On 26/02/2025 16:00, Russell King (Oracle) wrote:
On Wed, Feb 26, 2025 at 03:55:47PM +0000, Jon Hunter wrote:
On 26/02/2025 10:59, Russell King (Oracle) wrote:
On Wed, Feb 26, 2025 at 10:11:58AM +0000, Jon Hunter wrote:
On 26/02/2025 10:02, Russell King (Oracle) wrote:
On Tue, Feb 25, 2025 at 02:21:01PM +0000, Jon Hunter wrote:
Hi Russell,
On 19/02/2025 20:57, Russell King (Oracle) wrote:
So, let's try something (I haven't tested this, and its likely you
will need to work it in to your other change.)
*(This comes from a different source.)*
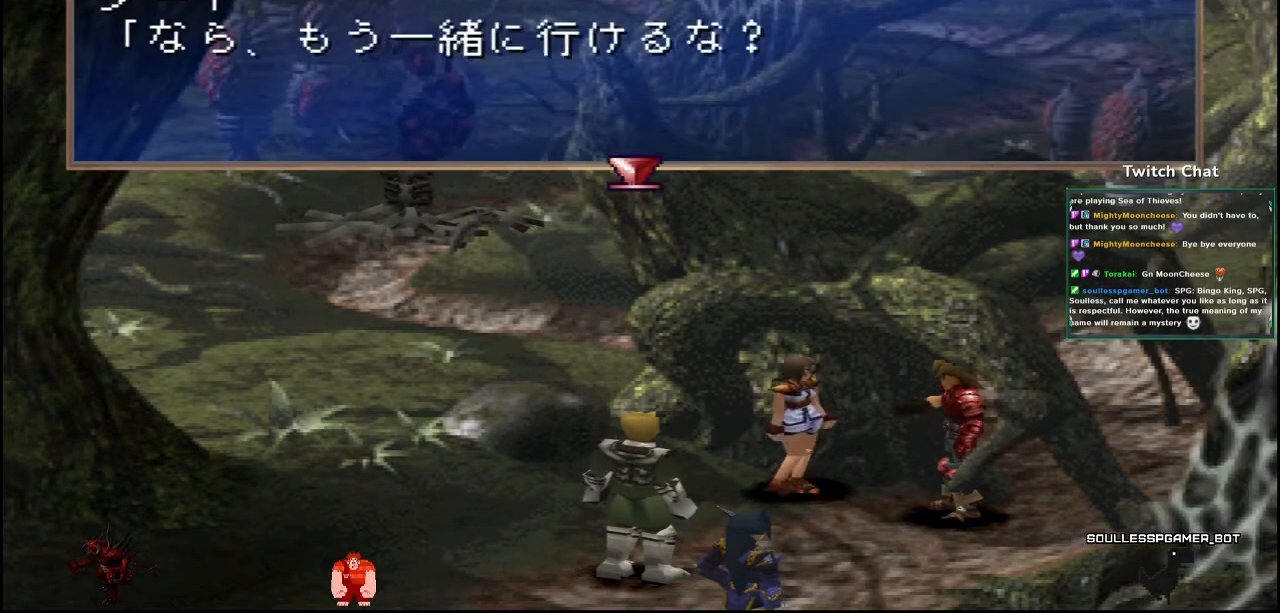
{"dt_ms": 1000, "buttons": ["CIRCLE"], "left_stick": "center", "right_stick": "center"}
Essentially, this disables the receive clock stop around the reset,
something the stmmac driver has never done in the past.
diff --git a/drivers/net/ethernet/stmicro/stmmac/stmmac_main.c b/drivers/net/ethernet/stmicro/stmmac/stmmac_main.c
index 1cbea627b216..8e975863a2e3 100644
--- a/drivers/net/ethernet/stmicro/stmmac/stmmac_main.c
+++ b/drivers/net/ethernet/stmicro/stmmac/stmmac_main.c
@@ -7926,6 +7926,8 @@ int stmmac_resume(struct device *dev)
rtnl_lock();
mutex_lock(&priv->lock);
+ phy_eee_rx_clock_stop(priv->dev->phydev, false);
+
stmmac_reset_queues_param(priv);
stmmac_free_tx_skbufs(priv);
@@ -7937,6 +7939,9 @@ int stmmac_resume(struct device *dev)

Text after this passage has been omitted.